Le dossier de l’immigration entre la France et l’Algérie est de nouveau au cœur du débat politique et diplomatique, après l’annonce du ministre français de l’Intérieur, Laurent Nunez, de l’ouverture de nouvelles consultations avec Alger sur plusieurs points de désaccord, notamment l’exécution des décisions d’éloignement du territoire français, parallèlement au lancement d’une révision de l’accord de 1968 encadrant l’immigration algérienne.

Dans des déclarations accordées au Journal du Dimanche, Nunez a indiqué que les échanges bilatéraux étaient entrés dans une phase technique et procédurale, visant à réactiver les expulsions de manière régulière et durable. Il a souligné que l’approche française ne se limite pas à des cas isolés, mais cherche à instaurer un cadre de coopération stable et pérenne.

Le ministre a également révélé qu’une délégation de son département s’était rendue en Algérie la semaine dernière dans le cadre de la préparation du dialogue en cours, évoquant la possibilité d’une visite officielle prochaine. Il a toutefois reconnu que les autorités algériennes n’ont pas encore repris l’accueil de leurs ressortissants faisant l’objet de décisions d’éloignement en France.

En parallèle, le ministère de l’Intérieur français a lancé un chantier de révision de l’accord de 1968, dans l’objectif de dégager une nouvelle base commune sur les questions liées à la migration et à la mobilité, dans un contexte de débat politique interne intense sur l’avenir de ce texte historique.

Cette évolution intervient après le vote de l’Assemblée nationale française, fin octobre dernier, en faveur d’une recommandation appelant à l’abrogation de l’accord, avant que le Premier ministre ne précise que la position du gouvernement privilégie une révision de ses dispositions plutôt qu’une suppression pure et simple.

Signé six ans après l’indépendance de l’Algérie, l’accord franco-algérien de 1968 constitue l’un des piliers juridiques de l’organisation de l’immigration entre les deux pays.
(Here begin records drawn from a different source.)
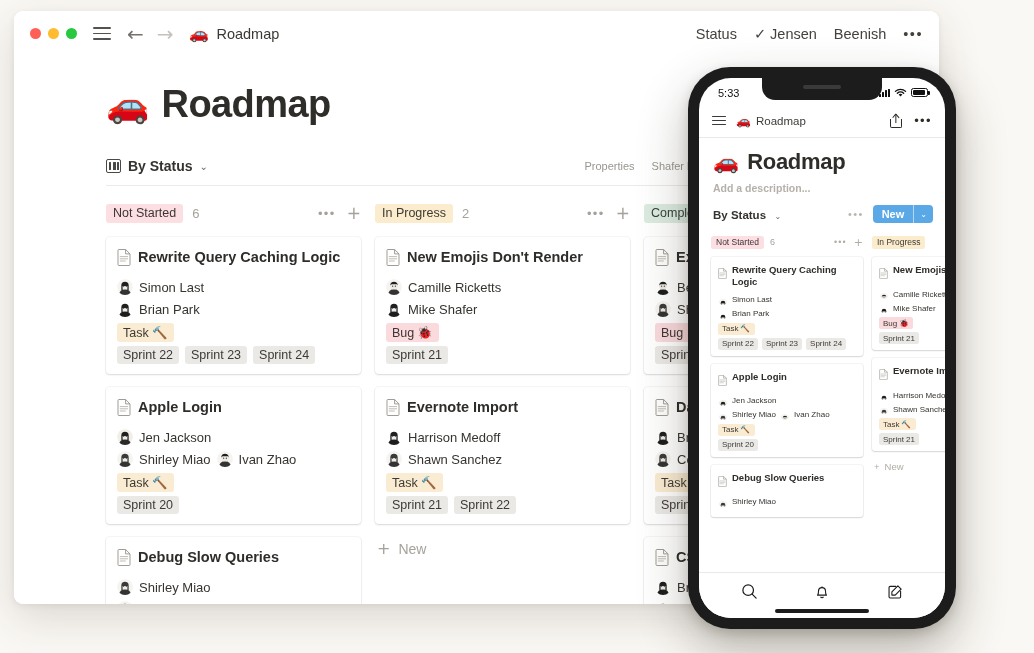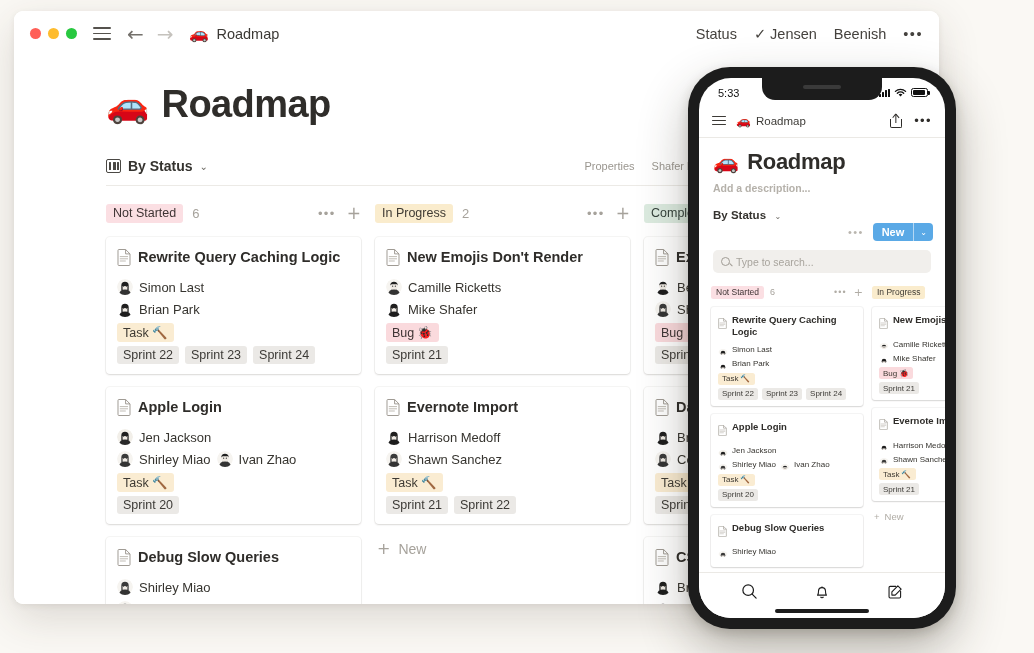"By Status ⌄" .ph-viewbar { align-items: flex-start -> center; flex-direction: column -> none }
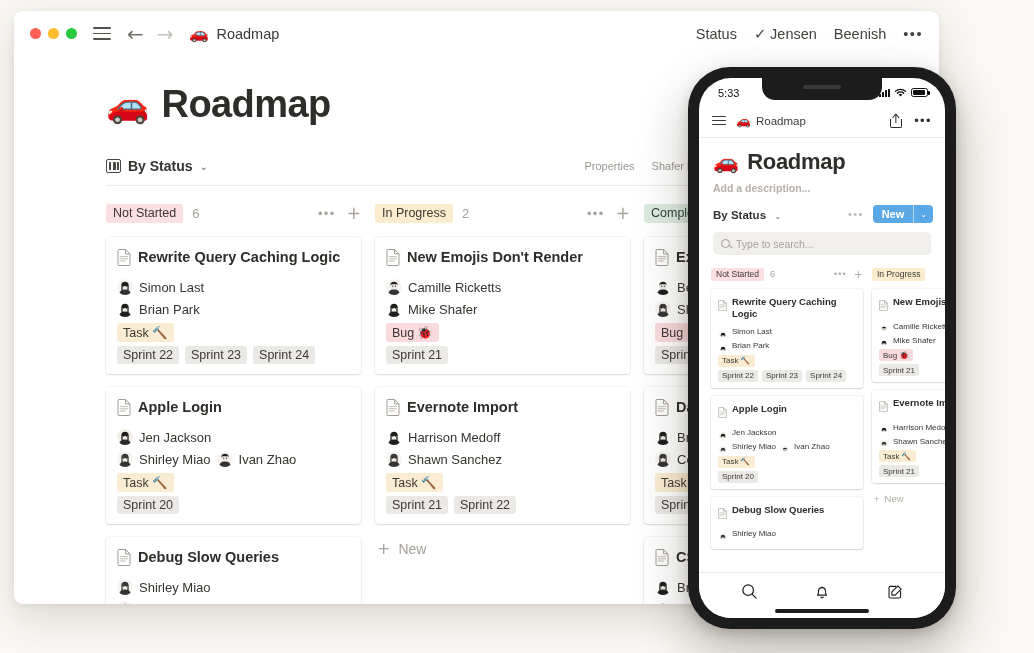"Type to search..." div.ph-search { html: <div> <span></span> <input> </div> -> none }
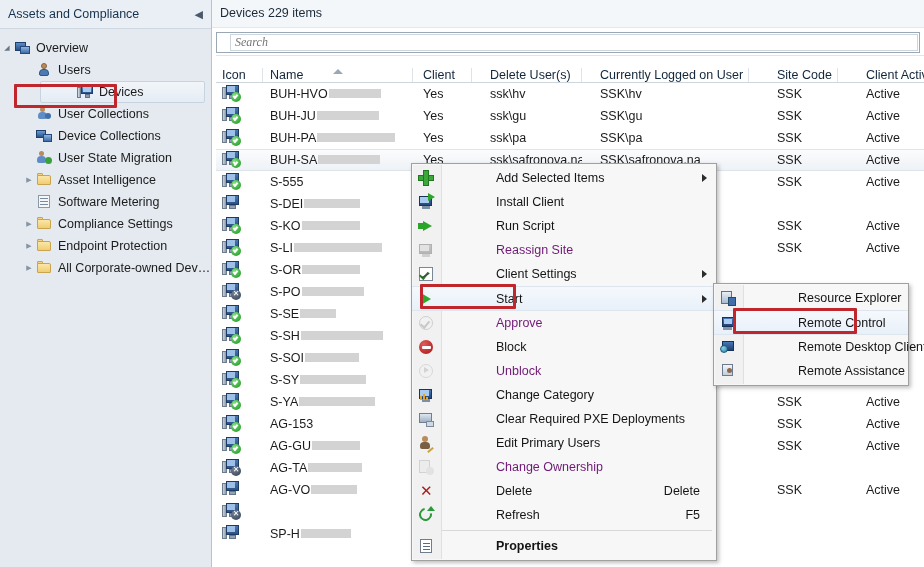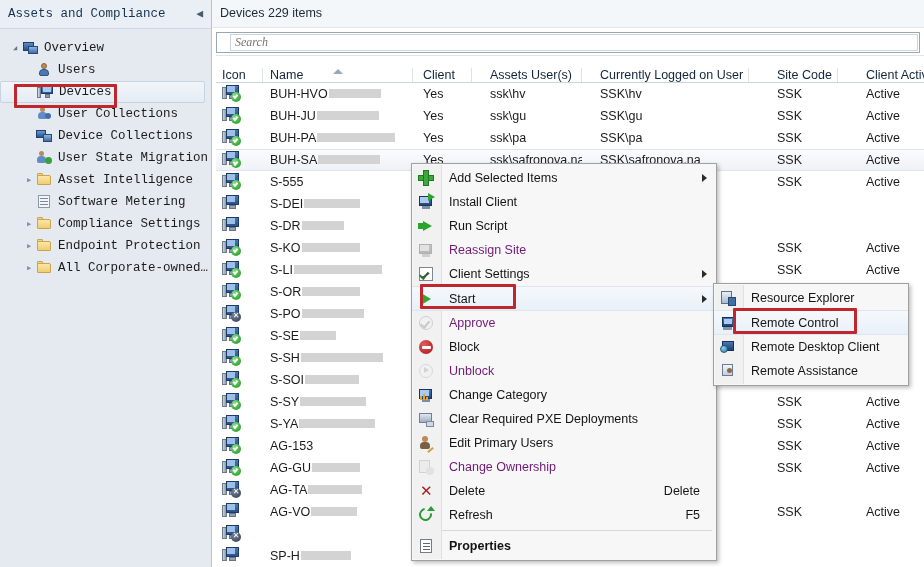"Assets and Compliance" .sidebar { font-family: Liberation Mono, monospace -> none }
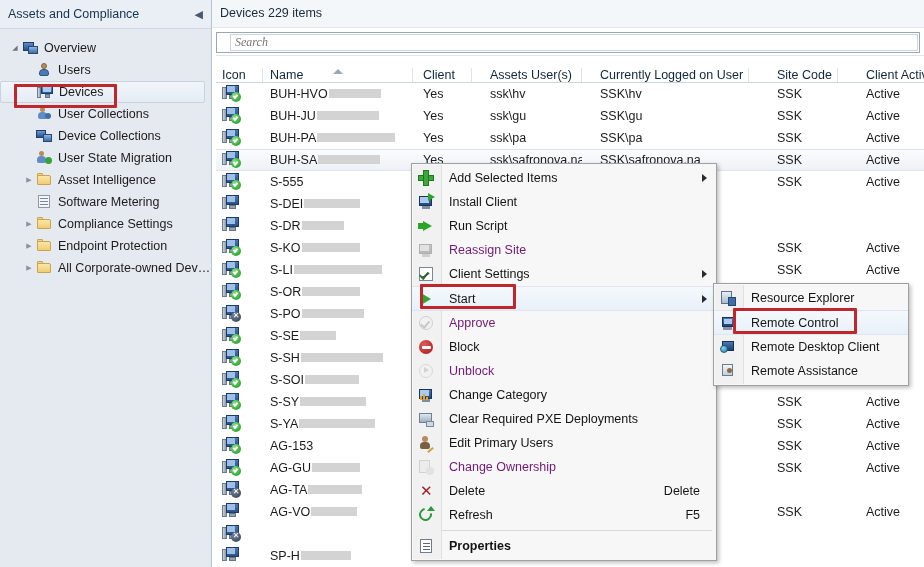"Overview" .lvl0 { padding-left: 8px -> 0 }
Il permettait initialement l’entrée annuelle de 35 000 travailleurs algériens en France et leur accordait des avantages spécifiques en matière de séjour, d’emploi et de regroupement familial.

Cet accord s’inscrit dans le prolongement des accords d’Évian de 1962, qui avaient mis fin à 132 ans de colonisation française en Algérie et consacré la liberté de circulation des Algériens entre les deux pays. Toutefois, les flux migratoires importants ayant suivi l’indépendance ont conduit Paris à instaurer progressivement des restrictions, débouchant sur la version définitive de l’accord de 1968.

Négocié par des figures politiques de premier plan, dont l’ancien ministre algérien des Affaires étrangères Abdelaziz Bouteflika, le texte a dès l’origine accordé aux Algériens un statut juridique particulier en France, faisant de cette question un sujet sensible et récurrent dans les relations bilatérales.

Au fil du temps, l’accord a fait l’objet de plusieurs amendements, notamment en 2001, facilitant la régularisation des Algériens mariés à des Français, l’accès aux droits sociaux pour leurs familles, ainsi que l’obtention de la nationalité française pour les Algériens nés en France après une longue résidence.

Le débat actuel autour de l’accord de 1968 ravive les controverses en France sur sa pertinence dans le contexte actuel, entre appels à sa révision ou à son abrogation et mises en garde contre un risque de nouvelles tensions diplomatiques avec Alger, alors que les deux pays tentent de rétablir un minimum de confiance après des années de relations difficiles.